Markets implied just 2 basis points of easing from the Federal Reserve by the end of the year compared with 11 basis points a week ago. Expectations for the European Central Bank had climbed to 76 basis points of hikes, with the Bank of England at 63 basis points.

Australia’s central bank meets on Tuesday and is considered likely to hike ‌its cash rate for a third time running as it battles stubborn inflationary pressures.

The outlook for Fed policy could be budged ​by a raft of data this week which includes the payrolls report for April on Friday. Median forecasts are for a rise ‌of 60,000 in jobs following March’s outsized 178,000 gain, though problems ⁠with seasonal adjustment make for much uncertainty.
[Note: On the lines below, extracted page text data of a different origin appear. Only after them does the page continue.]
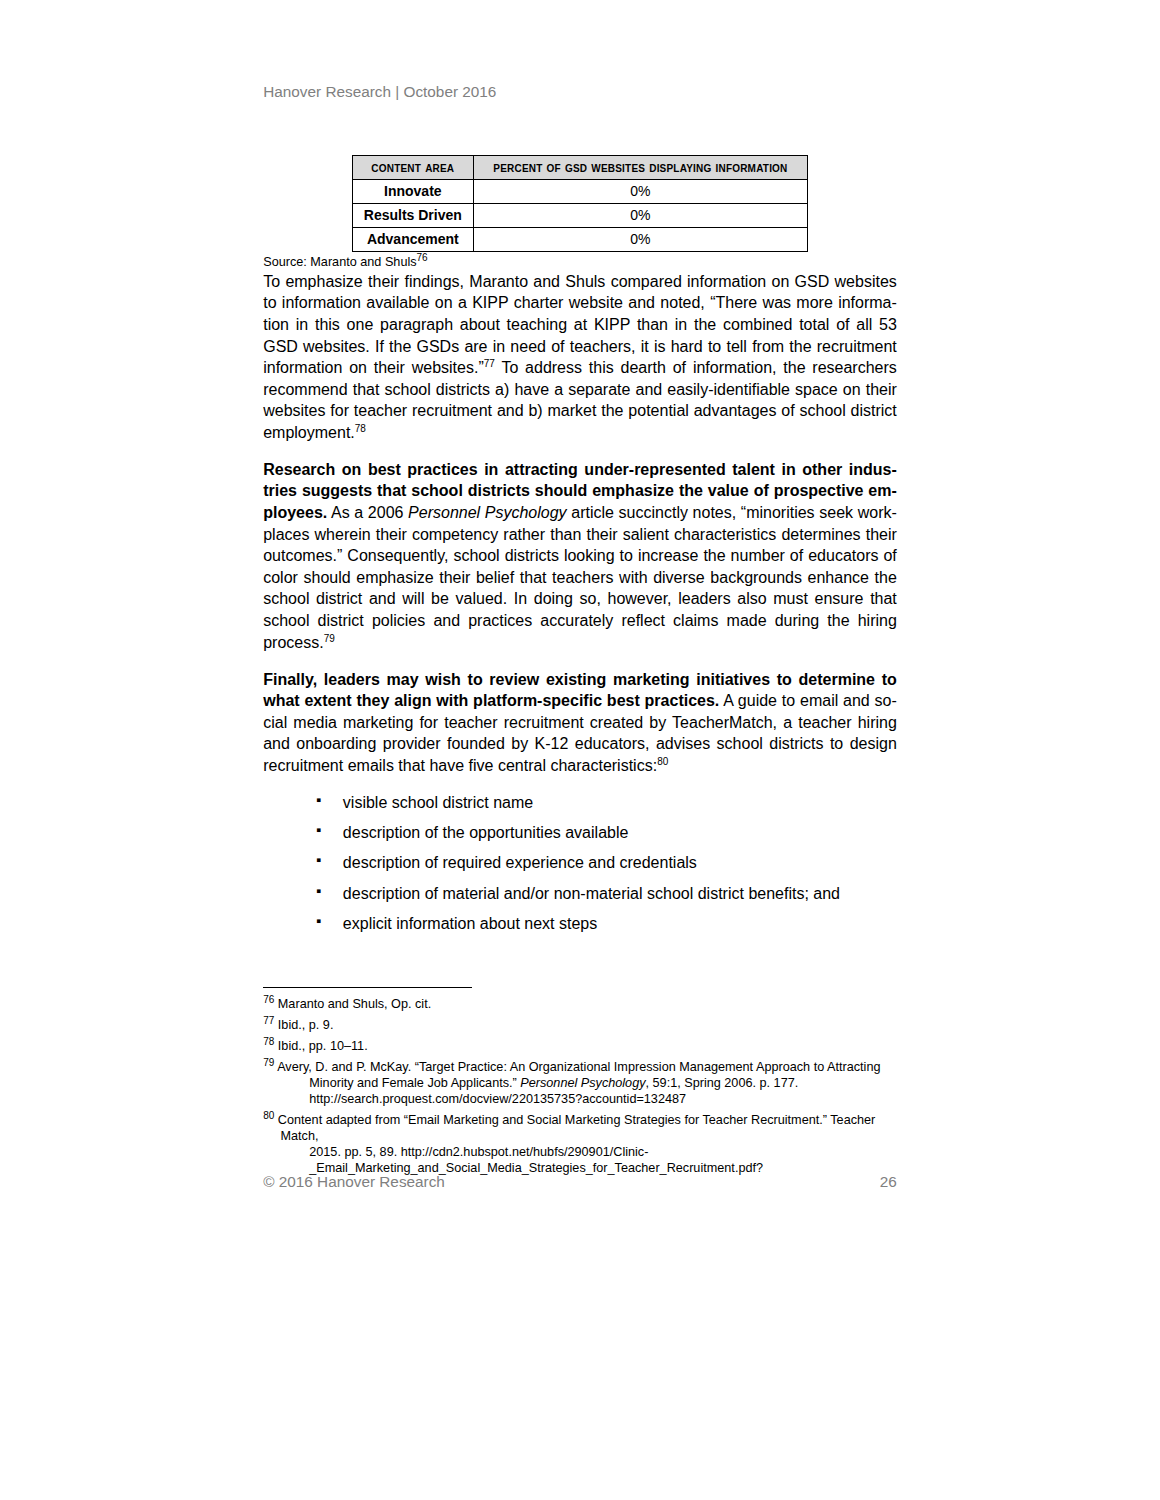Hanover Research | October 2016
| Content area | Percent of GSD Websites Displaying Information |
| --- | --- |
| Innovate | 0% |
| Results Driven | 0% |
| Advancement | 0% |
Source: Maranto and Shuls76
To emphasize their findings, Maranto and Shuls compared information on GSD websites to information available on a KIPP charter website and noted, “There was more information in this one paragraph about teaching at KIPP than in the combined total of all 53 GSD websites. If the GSDs are in need of teachers, it is hard to tell from the recruitment information on their websites.”77 To address this dearth of information, the researchers recommend that school districts a) have a separate and easily-identifiable space on their websites for teacher recruitment and b) market the potential advantages of school district employment.78
Research on best practices in attracting under-represented talent in other industries suggests that school districts should emphasize the value of prospective employees. As a 2006 Personnel Psychology article succinctly notes, “minorities seek workplaces wherein their competency rather than their salient characteristics determines their outcomes.” Consequently, school districts looking to increase the number of educators of color should emphasize their belief that teachers with diverse backgrounds enhance the school district and will be valued. In doing so, however, leaders also must ensure that school district policies and practices accurately reflect claims made during the hiring process.79
Finally, leaders may wish to review existing marketing initiatives to determine to what extent they align with platform-specific best practices. A guide to email and social media marketing for teacher recruitment created by TeacherMatch, a teacher hiring and onboarding provider founded by K-12 educators, advises school districts to design recruitment emails that have five central characteristics:80
visible school district name
description of the opportunities available
description of required experience and credentials
description of material and/or non-material school district benefits; and
explicit information about next steps
76 Maranto and Shuls, Op. cit.
77 Ibid., p. 9.
78 Ibid., pp. 10–11.
79 Avery, D. and P. McKay. “Target Practice: An Organizational Impression Management Approach to Attracting Minority and Female Job Applicants.” Personnel Psychology, 59:1, Spring 2006. p. 177. http://search.proquest.com/docview/220135735?accountid=132487
80 Content adapted from “Email Marketing and Social Marketing Strategies for Teacher Recruitment.” Teacher Match, 2015. pp. 5, 89. http://cdn2.hubspot.net/hubfs/290901/Clinic- _Email_Marketing_and_Social_Media_Strategies_for_Teacher_Recruitment.pdf?
© 2016 Hanover Research
26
Analysts at Citi, for instance, are predicting a 15,000 drop in payrolls and a rise in ⁠unemployment to 4.3 per cent.

In currency markets, the dollar was a shade softer as investors waited for more developments in the Middle East and, crucially, whether the Strait of Hormuz could be opened.

The ‌dollar was steady at 157.21 yen, still smarting ​from last week’s Japanese intervention which analysts thought could have amounted to ‌around $35bn.

The euro was flat at $1.1726, while the pound held at $1.3584 ahead ​of local elections in Britain which could see heavy losses for the ruling Labour Party.

In commodity markets, gold was 0.2 per cent lower at $4,603 an ounce, and well within recent trading ranges.